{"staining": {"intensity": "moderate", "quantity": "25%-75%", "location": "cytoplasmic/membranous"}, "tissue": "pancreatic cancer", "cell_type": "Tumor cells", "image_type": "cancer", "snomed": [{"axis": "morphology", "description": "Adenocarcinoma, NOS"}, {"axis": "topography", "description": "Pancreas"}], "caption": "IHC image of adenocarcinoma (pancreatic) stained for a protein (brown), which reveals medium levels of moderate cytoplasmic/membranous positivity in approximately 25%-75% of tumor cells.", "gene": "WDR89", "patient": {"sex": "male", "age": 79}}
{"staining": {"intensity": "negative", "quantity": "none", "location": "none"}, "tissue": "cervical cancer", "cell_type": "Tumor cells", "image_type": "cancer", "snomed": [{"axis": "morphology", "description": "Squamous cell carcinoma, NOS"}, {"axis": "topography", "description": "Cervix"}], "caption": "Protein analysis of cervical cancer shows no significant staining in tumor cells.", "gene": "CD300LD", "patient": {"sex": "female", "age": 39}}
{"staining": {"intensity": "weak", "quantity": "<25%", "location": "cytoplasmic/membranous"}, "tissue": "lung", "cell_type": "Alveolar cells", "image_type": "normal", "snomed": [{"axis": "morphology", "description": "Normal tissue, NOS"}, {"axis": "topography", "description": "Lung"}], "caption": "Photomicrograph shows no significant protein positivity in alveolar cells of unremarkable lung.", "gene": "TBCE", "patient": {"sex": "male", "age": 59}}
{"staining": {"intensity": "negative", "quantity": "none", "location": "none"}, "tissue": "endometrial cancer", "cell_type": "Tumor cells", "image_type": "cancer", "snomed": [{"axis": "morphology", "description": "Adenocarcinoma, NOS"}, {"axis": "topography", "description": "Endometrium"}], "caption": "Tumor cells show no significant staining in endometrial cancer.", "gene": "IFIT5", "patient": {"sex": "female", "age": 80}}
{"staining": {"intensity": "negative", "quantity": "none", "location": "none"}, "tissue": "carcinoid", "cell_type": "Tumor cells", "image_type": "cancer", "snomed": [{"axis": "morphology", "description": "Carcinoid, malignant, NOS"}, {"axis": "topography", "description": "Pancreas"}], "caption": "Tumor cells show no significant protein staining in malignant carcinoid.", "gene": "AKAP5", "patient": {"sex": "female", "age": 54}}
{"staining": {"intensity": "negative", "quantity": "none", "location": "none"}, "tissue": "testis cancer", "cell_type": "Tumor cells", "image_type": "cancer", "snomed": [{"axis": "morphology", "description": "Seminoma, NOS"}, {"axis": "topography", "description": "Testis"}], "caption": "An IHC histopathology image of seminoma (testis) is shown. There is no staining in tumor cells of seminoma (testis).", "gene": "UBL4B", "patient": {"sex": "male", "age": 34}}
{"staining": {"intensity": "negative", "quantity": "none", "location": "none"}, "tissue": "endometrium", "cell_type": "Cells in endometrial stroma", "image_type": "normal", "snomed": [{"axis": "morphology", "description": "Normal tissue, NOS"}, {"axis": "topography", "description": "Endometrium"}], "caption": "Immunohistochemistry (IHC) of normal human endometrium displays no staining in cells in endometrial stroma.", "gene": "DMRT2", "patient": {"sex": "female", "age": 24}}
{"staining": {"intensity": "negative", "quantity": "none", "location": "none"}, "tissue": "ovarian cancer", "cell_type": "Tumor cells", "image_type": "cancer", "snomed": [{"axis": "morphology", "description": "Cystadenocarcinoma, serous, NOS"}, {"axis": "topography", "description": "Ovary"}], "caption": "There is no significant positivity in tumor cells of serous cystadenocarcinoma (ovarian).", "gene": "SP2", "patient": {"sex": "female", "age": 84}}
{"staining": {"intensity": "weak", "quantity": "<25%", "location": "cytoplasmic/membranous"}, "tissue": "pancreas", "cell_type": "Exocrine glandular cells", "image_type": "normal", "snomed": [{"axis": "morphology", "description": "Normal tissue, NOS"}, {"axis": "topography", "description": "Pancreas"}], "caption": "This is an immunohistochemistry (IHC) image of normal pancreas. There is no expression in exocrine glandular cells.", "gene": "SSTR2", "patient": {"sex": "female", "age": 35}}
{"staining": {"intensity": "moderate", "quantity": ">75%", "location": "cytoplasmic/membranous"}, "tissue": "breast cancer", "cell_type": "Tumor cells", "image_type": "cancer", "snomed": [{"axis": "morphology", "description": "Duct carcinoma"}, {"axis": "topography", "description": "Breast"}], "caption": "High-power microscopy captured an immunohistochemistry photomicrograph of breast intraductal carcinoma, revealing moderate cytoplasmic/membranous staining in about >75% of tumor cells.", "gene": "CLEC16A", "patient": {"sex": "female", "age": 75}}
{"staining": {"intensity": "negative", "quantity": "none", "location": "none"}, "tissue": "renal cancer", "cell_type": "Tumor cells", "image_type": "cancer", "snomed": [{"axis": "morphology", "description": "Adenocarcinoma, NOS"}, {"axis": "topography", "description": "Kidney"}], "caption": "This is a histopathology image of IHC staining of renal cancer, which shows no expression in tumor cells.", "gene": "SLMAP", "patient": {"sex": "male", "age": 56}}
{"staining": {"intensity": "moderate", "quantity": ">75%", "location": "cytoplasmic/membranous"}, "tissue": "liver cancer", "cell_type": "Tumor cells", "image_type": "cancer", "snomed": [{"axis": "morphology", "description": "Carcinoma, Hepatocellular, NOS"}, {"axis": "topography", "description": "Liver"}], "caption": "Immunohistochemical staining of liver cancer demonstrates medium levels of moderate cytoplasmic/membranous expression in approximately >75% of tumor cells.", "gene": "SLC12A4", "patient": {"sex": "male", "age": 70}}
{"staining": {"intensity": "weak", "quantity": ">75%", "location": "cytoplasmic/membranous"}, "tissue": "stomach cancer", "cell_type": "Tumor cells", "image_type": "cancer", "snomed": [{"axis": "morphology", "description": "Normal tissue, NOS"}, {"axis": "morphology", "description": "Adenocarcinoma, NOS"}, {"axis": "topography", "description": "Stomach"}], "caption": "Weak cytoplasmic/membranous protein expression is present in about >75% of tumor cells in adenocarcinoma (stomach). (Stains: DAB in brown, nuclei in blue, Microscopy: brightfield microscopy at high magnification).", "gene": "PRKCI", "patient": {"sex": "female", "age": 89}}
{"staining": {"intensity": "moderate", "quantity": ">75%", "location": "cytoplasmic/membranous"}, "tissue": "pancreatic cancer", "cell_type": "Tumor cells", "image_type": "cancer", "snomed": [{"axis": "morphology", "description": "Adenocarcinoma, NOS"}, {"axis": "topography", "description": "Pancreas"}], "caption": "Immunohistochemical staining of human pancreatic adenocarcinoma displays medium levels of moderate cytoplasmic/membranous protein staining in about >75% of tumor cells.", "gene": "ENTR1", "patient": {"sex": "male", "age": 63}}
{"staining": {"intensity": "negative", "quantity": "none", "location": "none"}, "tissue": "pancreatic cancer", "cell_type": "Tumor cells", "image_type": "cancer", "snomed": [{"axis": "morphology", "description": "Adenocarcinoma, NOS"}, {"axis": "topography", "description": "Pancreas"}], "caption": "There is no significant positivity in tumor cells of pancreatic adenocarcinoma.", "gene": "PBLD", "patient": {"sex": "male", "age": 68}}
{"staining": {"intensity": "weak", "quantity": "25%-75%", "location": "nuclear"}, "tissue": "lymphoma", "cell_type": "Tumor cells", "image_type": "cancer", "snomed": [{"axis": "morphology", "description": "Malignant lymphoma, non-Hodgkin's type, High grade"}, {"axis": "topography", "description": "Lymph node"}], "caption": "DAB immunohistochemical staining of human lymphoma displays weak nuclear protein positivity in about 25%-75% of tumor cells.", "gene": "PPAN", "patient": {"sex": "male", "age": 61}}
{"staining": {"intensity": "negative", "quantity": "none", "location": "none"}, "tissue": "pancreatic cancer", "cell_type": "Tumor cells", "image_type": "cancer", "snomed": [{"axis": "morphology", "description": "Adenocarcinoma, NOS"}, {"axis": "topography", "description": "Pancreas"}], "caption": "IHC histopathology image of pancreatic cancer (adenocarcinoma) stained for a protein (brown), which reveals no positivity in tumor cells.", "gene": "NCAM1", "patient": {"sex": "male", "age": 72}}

• [Problem details]: Would you output, from the records above, exactly the run of lines that starts at the line containing "staining of liver" and ends at the line containing "of human pancreatic", and only that run?

• [Response area]:
{"staining": {"intensity": "moderate", "quantity": ">75%", "location": "cytoplasmic/membranous"}, "tissue": "liver cancer", "cell_type": "Tumor cells", "image_type": "cancer", "snomed": [{"axis": "morphology", "description": "Carcinoma, Hepatocellular, NOS"}, {"axis": "topography", "description": "Liver"}], "caption": "Immunohistochemical staining of liver cancer demonstrates medium levels of moderate cytoplasmic/membranous expression in approximately >75% of tumor cells.", "gene": "SLC12A4", "patient": {"sex": "male", "age": 70}}
{"staining": {"intensity": "weak", "quantity": ">75%", "location": "cytoplasmic/membranous"}, "tissue": "stomach cancer", "cell_type": "Tumor cells", "image_type": "cancer", "snomed": [{"axis": "morphology", "description": "Normal tissue, NOS"}, {"axis": "morphology", "description": "Adenocarcinoma, NOS"}, {"axis": "topography", "description": "Stomach"}], "caption": "Weak cytoplasmic/membranous protein expression is present in about >75% of tumor cells in adenocarcinoma (stomach). (Stains: DAB in brown, nuclei in blue, Microscopy: brightfield microscopy at high magnification).", "gene": "PRKCI", "patient": {"sex": "female", "age": 89}}
{"staining": {"intensity": "moderate", "quantity": ">75%", "location": "cytoplasmic/membranous"}, "tissue": "pancreatic cancer", "cell_type": "Tumor cells", "image_type": "cancer", "snomed": [{"axis": "morphology", "description": "Adenocarcinoma, NOS"}, {"axis": "topography", "description": "Pancreas"}], "caption": "Immunohistochemical staining of human pancreatic adenocarcinoma displays medium levels of moderate cytoplasmic/membranous protein staining in about >75% of tumor cells.", "gene": "ENTR1", "patient": {"sex": "male", "age": 63}}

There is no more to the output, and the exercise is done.